_TASK OBJECTIVE_
If a record below holds a picture, leave the picture out and copy the rest exactly.

------------

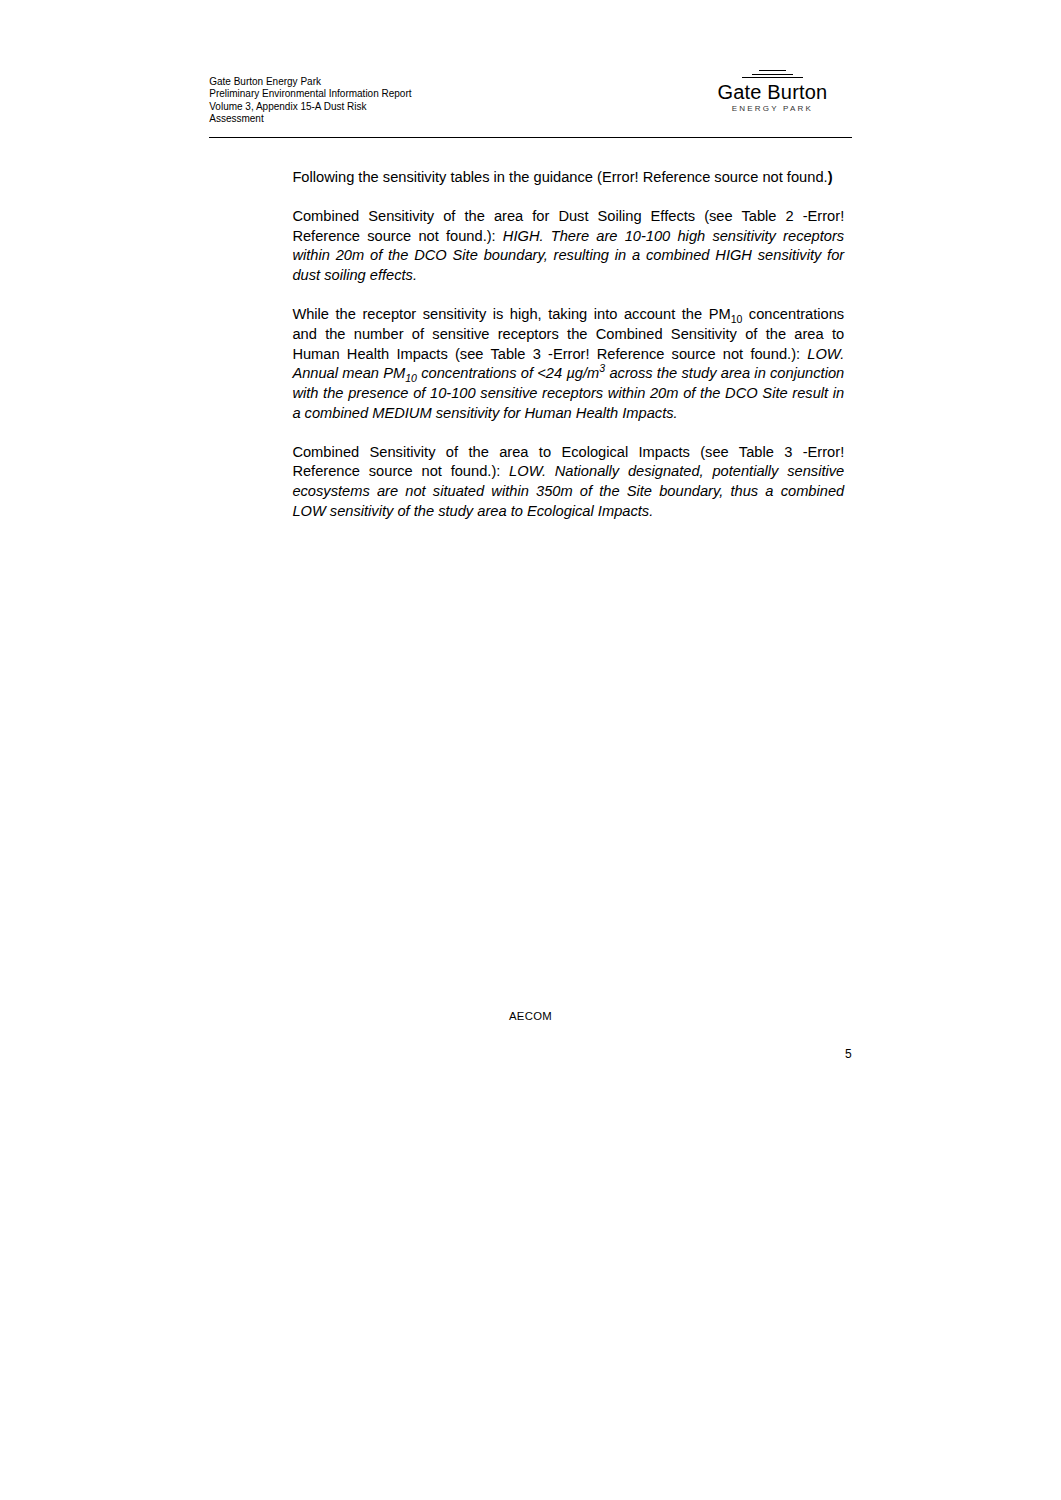Gate Burton Energy Park
Preliminary Environmental Information Report
Volume 3, Appendix 15-A Dust Risk
Assessment
Gate Burton ENERGY PARK
Following the sensitivity tables in the guidance (Error! Reference source not found.)
Combined Sensitivity of the area for Dust Soiling Effects (see Table 2 -Error! Reference source not found.): HIGH. There are 10-100 high sensitivity receptors within 20m of the DCO Site boundary, resulting in a combined HIGH sensitivity for dust soiling effects.
While the receptor sensitivity is high, taking into account the PM10 concentrations and the number of sensitive receptors the Combined Sensitivity of the area to Human Health Impacts (see Table 3 -Error! Reference source not found.): LOW. Annual mean PM10 concentrations of <24 µg/m3 across the study area in conjunction with the presence of 10-100 sensitive receptors within 20m of the DCO Site result in a combined MEDIUM sensitivity for Human Health Impacts.
Combined Sensitivity of the area to Ecological Impacts (see Table 3 -Error! Reference source not found.): LOW. Nationally designated, potentially sensitive ecosystems are not situated within 350m of the Site boundary, thus a combined LOW sensitivity of the study area to Ecological Impacts.
AECOM
5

------------

_REPLY TO THE EXERCISE_
Gate Burton Energy Park
Preliminary Environmental Information Report
Volume 3, Appendix 15-A Dust Risk
Assessment
Gate Burton ENERGY PARK
Following the sensitivity tables in the guidance (Error! Reference source not found.)
Combined Sensitivity of the area for Dust Soiling Effects (see Table 2 -Error! Reference source not found.): HIGH. There are 10-100 high sensitivity receptors within 20m of the DCO Site boundary, resulting in a combined HIGH sensitivity for dust soiling effects.
While the receptor sensitivity is high, taking into account the PM10 concentrations and the number of sensitive receptors the Combined Sensitivity of the area to Human Health Impacts (see Table 3 -Error! Reference source not found.): LOW. Annual mean PM10 concentrations of <24 µg/m3 across the study area in conjunction with the presence of 10-100 sensitive receptors within 20m of the DCO Site result in a combined MEDIUM sensitivity for Human Health Impacts.
Combined Sensitivity of the area to Ecological Impacts (see Table 3 -Error! Reference source not found.): LOW. Nationally designated, potentially sensitive ecosystems are not situated within 350m of the Site boundary, thus a combined LOW sensitivity of the study area to Ecological Impacts.
AECOM
5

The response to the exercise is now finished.